Density function of $ Z = \frac{ \ln(X+1)}{\ln[(X+1)(Y+1)]}$.

Question

I’ve got X, Y, which are independent random variables with density function given as: $$ f(x) = \frac{4}{(1+x)^{5}}, x >0$$ And 0 everywhete else. I’m looking for density function of $$ Z = \frac{ \ln(X+1)}{\ln[(X+1)(Y+1)]}.$$ It looks similar to random variable $C=\frac{X}{X+Y}$. I know how to find C( we will have a straight line through $(X,Y)$ plane, passing through $(0,0)$, then we calculate proper double integral. I will be realy grateful for any hint

Answer 1

One way to do this is the usual transformation involving jacobians. These are couple of steps for you to follow:

• Transform $X\to U$ such that $U=\ln (X+1)$, so that $U$ would turn out to be an exponential variable with mean $1/4$. Same thing happens with $V=\ln (Y+1)$. As $(X,Y)$ are i.i.d, so are $(U,V)$.

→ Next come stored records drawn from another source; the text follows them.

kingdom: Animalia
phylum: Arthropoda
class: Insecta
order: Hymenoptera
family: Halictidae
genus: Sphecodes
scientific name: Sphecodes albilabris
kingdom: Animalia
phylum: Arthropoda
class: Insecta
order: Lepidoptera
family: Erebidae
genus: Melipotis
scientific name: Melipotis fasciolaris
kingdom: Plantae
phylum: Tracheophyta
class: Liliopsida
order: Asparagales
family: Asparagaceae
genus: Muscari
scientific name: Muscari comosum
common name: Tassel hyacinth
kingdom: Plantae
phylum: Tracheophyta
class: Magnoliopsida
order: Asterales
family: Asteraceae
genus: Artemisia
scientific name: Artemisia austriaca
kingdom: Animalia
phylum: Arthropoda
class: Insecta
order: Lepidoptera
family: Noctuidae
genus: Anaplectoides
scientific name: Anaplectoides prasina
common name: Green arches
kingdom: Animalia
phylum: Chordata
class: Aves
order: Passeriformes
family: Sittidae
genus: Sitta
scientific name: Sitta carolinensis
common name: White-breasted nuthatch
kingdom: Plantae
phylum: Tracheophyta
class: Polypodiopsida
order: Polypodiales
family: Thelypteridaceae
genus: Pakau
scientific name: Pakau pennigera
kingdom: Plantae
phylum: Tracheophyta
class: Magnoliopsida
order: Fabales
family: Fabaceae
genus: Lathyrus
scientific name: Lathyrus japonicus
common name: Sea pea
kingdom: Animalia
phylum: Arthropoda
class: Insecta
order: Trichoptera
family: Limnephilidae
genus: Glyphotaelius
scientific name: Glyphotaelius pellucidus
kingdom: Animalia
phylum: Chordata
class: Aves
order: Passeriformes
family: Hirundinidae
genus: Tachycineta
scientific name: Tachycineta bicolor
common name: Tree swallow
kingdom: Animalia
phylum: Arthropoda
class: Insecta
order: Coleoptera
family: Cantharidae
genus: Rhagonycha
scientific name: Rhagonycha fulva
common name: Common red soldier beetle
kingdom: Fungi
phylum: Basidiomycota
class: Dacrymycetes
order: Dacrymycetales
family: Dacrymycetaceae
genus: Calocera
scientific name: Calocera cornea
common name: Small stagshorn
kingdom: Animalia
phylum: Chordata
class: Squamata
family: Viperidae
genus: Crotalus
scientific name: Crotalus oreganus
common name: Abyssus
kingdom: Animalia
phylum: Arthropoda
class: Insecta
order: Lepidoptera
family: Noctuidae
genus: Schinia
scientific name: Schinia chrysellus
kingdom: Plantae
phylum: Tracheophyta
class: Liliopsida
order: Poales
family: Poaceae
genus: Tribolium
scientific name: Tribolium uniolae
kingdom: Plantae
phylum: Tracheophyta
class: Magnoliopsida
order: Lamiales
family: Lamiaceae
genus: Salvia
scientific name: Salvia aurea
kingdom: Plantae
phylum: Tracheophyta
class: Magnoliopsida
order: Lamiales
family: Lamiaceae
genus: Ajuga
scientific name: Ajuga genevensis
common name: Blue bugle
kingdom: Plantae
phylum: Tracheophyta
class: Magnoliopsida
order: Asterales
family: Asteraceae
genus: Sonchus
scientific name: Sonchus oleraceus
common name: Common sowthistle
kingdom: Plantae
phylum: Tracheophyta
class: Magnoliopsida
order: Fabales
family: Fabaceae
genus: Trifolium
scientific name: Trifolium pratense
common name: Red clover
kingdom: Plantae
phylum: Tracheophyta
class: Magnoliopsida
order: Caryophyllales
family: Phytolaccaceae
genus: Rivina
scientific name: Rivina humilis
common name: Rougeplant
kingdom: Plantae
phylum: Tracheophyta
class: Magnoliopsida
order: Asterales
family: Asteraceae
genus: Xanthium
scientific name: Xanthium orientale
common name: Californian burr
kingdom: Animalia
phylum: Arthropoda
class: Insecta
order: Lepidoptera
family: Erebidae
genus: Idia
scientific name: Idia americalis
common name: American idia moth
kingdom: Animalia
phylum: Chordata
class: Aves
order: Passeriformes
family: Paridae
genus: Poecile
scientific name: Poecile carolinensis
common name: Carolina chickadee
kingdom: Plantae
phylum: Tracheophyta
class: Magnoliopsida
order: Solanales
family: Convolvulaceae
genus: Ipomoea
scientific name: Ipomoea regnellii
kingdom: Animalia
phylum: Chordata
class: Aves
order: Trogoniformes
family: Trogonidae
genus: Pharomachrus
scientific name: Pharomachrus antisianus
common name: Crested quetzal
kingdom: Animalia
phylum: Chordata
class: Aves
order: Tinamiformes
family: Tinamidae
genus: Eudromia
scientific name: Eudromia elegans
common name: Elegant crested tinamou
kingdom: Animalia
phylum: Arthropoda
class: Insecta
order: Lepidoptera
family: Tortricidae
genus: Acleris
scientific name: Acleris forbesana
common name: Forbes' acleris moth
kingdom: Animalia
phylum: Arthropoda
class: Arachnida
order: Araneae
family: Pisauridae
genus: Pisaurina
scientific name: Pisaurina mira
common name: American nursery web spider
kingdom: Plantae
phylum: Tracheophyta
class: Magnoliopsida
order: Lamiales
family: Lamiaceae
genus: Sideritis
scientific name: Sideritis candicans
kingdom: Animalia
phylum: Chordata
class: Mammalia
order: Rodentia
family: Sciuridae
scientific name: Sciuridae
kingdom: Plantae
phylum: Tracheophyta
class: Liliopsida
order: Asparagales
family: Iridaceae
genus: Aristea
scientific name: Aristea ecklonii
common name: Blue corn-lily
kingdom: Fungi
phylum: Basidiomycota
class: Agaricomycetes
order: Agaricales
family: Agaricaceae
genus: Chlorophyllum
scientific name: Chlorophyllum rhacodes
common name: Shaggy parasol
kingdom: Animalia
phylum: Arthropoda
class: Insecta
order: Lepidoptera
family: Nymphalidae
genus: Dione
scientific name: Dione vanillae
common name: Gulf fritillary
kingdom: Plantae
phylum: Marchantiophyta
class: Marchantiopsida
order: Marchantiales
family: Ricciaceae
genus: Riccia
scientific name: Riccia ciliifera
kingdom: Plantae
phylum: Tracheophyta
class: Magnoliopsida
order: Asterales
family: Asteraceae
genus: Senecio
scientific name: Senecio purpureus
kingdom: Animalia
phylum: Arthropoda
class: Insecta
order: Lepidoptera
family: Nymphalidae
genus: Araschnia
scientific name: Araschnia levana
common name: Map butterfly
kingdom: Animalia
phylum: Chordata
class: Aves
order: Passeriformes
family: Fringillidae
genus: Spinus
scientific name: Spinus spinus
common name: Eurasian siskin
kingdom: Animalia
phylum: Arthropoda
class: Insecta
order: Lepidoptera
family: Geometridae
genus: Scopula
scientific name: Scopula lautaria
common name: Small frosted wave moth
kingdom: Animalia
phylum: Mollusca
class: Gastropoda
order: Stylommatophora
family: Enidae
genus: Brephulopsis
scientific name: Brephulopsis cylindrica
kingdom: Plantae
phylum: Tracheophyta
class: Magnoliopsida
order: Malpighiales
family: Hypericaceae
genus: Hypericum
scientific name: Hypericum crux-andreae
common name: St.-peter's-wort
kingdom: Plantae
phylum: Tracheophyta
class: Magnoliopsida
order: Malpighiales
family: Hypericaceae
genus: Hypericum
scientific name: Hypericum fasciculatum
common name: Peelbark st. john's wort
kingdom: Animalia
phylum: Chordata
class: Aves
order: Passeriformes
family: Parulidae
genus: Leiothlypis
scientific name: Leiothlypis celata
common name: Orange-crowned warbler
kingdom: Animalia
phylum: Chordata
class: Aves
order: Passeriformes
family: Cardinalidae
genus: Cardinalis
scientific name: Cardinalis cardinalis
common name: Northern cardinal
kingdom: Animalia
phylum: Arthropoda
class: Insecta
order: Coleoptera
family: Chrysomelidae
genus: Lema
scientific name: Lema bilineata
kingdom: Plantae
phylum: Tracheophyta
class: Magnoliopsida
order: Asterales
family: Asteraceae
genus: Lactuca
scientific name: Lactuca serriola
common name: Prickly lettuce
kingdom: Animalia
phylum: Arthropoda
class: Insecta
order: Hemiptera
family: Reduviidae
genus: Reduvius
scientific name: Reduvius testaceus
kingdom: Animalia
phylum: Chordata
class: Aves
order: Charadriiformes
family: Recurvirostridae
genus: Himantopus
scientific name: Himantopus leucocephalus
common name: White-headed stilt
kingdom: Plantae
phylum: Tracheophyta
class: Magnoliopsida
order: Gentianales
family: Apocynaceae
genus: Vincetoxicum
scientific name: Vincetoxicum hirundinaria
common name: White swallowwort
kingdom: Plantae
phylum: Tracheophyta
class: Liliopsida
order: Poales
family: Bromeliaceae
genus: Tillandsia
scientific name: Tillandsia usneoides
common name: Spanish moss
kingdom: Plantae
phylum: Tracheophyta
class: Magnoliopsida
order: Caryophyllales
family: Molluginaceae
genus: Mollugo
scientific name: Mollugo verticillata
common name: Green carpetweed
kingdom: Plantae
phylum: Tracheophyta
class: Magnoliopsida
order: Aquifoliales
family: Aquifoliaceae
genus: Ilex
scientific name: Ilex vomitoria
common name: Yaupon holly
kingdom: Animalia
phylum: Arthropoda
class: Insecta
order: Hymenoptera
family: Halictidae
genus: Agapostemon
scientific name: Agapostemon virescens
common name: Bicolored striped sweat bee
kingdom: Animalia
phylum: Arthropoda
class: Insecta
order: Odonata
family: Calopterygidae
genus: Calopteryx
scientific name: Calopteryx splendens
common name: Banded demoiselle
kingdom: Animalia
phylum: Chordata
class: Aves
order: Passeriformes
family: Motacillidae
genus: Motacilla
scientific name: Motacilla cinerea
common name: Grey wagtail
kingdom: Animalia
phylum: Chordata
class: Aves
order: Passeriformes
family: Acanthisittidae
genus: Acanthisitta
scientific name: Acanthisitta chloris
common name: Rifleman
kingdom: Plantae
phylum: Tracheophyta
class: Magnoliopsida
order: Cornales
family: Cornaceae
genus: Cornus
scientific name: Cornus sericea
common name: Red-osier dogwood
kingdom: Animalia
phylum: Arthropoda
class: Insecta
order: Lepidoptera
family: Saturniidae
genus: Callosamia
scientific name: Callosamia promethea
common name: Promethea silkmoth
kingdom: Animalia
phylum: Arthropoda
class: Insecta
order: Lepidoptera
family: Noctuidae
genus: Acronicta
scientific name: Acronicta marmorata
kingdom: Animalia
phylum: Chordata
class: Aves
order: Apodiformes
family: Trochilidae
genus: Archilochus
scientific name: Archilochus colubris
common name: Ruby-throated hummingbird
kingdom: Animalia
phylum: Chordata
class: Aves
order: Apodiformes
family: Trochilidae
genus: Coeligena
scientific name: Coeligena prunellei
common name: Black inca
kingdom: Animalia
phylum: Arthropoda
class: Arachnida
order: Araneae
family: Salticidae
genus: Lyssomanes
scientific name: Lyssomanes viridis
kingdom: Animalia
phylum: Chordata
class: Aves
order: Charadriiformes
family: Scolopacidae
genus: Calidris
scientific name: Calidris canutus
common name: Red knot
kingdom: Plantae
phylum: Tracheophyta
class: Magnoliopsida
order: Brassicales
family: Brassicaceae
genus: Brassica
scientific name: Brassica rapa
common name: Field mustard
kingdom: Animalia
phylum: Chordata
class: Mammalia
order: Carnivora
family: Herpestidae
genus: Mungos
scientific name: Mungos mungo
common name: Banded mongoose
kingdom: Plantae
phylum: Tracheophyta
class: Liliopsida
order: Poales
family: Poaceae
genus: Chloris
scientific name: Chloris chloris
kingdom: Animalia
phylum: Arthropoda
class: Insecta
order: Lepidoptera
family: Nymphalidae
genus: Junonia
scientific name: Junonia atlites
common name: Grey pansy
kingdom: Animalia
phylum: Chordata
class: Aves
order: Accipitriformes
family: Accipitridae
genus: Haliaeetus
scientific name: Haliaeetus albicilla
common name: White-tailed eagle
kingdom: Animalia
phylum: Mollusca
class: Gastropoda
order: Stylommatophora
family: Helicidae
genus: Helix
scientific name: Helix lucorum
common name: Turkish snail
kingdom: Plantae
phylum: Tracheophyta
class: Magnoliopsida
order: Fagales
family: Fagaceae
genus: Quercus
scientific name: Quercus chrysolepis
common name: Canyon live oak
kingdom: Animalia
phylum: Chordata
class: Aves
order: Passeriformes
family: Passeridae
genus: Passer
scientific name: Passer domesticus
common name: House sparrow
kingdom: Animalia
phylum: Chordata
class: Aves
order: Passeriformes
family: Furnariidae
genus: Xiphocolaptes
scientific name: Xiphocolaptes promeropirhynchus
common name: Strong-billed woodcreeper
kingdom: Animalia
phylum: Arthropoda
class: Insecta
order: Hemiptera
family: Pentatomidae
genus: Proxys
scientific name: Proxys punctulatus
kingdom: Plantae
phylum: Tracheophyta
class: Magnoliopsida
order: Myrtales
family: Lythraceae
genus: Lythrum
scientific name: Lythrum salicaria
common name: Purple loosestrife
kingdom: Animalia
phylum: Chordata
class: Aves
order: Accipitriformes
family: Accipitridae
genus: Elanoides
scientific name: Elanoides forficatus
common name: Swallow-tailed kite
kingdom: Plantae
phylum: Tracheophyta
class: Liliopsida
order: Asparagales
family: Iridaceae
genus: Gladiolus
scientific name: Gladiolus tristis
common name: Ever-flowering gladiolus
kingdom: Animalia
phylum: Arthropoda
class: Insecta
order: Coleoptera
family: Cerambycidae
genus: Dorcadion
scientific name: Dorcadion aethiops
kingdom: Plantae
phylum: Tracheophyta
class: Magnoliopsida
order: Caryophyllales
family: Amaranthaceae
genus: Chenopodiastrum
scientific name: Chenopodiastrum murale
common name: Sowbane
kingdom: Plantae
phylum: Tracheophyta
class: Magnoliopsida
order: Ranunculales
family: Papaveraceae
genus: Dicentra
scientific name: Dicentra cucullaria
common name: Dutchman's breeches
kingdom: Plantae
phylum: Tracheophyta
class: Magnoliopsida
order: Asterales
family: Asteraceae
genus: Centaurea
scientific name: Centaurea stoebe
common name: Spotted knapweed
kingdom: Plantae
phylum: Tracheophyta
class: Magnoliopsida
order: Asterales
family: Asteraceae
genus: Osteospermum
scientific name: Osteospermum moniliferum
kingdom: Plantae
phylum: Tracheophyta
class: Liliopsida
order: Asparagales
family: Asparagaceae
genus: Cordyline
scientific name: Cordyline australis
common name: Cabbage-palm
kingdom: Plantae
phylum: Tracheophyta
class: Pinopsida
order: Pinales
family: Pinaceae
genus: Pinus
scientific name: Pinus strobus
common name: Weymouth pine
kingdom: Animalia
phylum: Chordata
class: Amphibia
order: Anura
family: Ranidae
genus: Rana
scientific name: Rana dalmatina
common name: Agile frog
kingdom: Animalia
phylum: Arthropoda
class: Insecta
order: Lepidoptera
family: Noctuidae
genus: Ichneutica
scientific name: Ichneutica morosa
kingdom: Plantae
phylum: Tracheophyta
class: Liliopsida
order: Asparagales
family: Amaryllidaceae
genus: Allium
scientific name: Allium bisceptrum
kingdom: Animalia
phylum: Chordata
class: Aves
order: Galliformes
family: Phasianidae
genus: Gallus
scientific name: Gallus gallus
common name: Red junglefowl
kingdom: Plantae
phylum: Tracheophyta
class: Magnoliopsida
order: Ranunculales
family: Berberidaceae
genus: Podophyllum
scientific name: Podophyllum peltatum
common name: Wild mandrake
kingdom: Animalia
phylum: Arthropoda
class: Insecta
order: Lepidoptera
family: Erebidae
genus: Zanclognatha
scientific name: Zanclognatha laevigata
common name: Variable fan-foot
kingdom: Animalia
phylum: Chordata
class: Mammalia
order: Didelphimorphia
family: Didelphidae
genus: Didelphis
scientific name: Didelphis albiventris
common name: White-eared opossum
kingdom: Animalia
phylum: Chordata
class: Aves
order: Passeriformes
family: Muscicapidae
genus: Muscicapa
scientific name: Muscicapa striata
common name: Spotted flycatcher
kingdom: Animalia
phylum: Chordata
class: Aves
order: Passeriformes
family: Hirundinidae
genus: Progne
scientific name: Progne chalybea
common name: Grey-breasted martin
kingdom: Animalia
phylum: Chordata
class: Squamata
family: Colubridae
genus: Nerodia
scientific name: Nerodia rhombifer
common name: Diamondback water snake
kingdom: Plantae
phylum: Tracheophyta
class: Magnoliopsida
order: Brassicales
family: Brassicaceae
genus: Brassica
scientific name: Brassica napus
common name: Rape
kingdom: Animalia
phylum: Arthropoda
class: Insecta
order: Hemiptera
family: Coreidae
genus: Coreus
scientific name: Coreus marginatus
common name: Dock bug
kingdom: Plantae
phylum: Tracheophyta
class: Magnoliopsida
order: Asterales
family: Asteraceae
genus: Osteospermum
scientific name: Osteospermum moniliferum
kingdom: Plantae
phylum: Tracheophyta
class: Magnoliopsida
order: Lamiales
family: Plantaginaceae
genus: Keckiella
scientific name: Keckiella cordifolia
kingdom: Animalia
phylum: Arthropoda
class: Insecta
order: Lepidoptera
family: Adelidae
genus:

• Now change variables $(U,V)\to(Z,W)$ where $Z=\frac{U}{U+V}$ and $W=U+V$. From the joint density of $(Z,W)$ it would be easy to see that $Z$ and $W$ are also independent with $Z\sim\mathcal U(0,1)$, the uniform distribution over $(0,1)$.

Clearly, the $Z$ as defined by me is the same as your $Z$.